Supervision should check whether staff are using signals to support curiosity, not blame or restriction. Handovers should include emerging patterns, actions agreed, health advice, family input, communication changes and whether the signal has resolved.

Where communication is complex, video communication plans for complex learning disability support can help staff judge whether digital risk signals match visible signs of pain, distress, refusal, confidence or recovery.

Operational Example 3: Preventing unnecessary restriction after activity-related distress

Context: A person had three incidents of distress before community shopping. The digital system flagged increased incidents linked to the activity. Some staff suggested stopping shopping trips.

Support approach: The provider reviewed the signal without assuming the activity itself was unsafe. Staff checked timing, crowd levels, sensory triggers, staffing approach and whether the person still enjoyed parts of the trip.

Day-to-day delivery detail:

  1. The keyworker reviewed incident timing and environmental details.
  2. The person was offered visual choices about shop type and time of day.
  3. Staff trialled a quieter shop and shorter visit.
  4. Records captured distress signs, purchases chosen, recovery time and enjoyment.
  5. The risk plan was updated to adjust support rather than remove access.

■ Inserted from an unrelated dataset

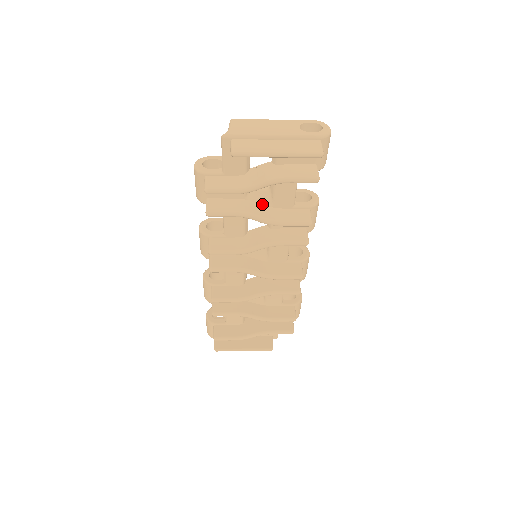
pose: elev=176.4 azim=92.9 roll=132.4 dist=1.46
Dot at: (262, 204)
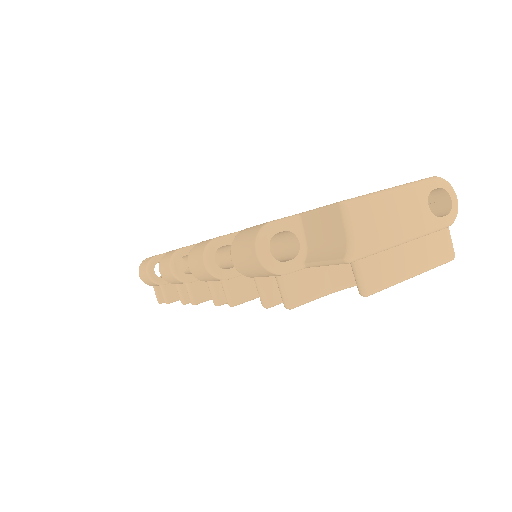
Dot at: occluded
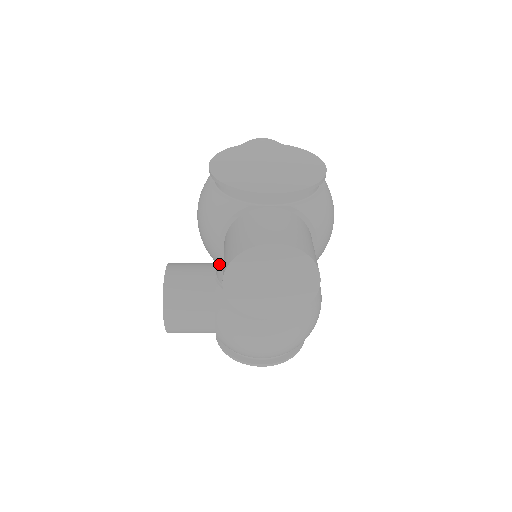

How effectiveness was evidenced: Distress reduced when visits were shorter and quieter. The provider evidenced that digital risk signals supported least restrictive planning and protected community participation.

Governance and evidence

Governance should confirm that digital risk signals are accurate, reviewed and connected to proportionate action. The audit trail should show the signal, evidence reviewed, professional judgement, person involvement, actions taken and outcomes.

Useful evidence includes daily records, dashboard alerts, risk reviews, support plan updates, supervision notes, health advice, family feedback and audit findings. Qualitative evidence may include earlier health escalation, reduced distress, improved continuity or better maintained community access.

Strong services demonstrate that digital risk information supports person-centred thinking. Providers should be able to evidence how staff move from signal to review to action without making automatic assumptions.

Commissioner and CQC expectations

Commissioners expect providers to identify risk early, prevent avoidable escalation and maintain outcomes. Digital risk signals can evidence proactive support when they are interpreted carefully and linked to clear actions.

CQC expectations include safety, person-centred care, responsiveness, consent, dignity and good governance. Providers should be able to evidence that digital monitoring is proportionate, reviewed and used to improve support rather than restrict people unnecessarily.

Common pitfalls

  • Treating a digital signal as proof without reviewing context.
  • Using technology to justify restriction instead of adapting support.
  • Failing to define the person’s baseline before interpreting change.
  • Recording patterns without acting on them.
  • Ignoring the person’s communication when reviewing digital data.
  • Creating alerts that staff become used to ignoring because they are too frequent.

Conclusion

Digital risk signals can strengthen person-centred planning when they help staff notice change, ask better questions and respond earlier. Strong providers demonstrate that technology supports skilled judgement, communication evidence and least restrictive practice. When used well, digital risk signals help teams protect wellbeing while keeping support focused on the person’s rights, preferences and outcomes.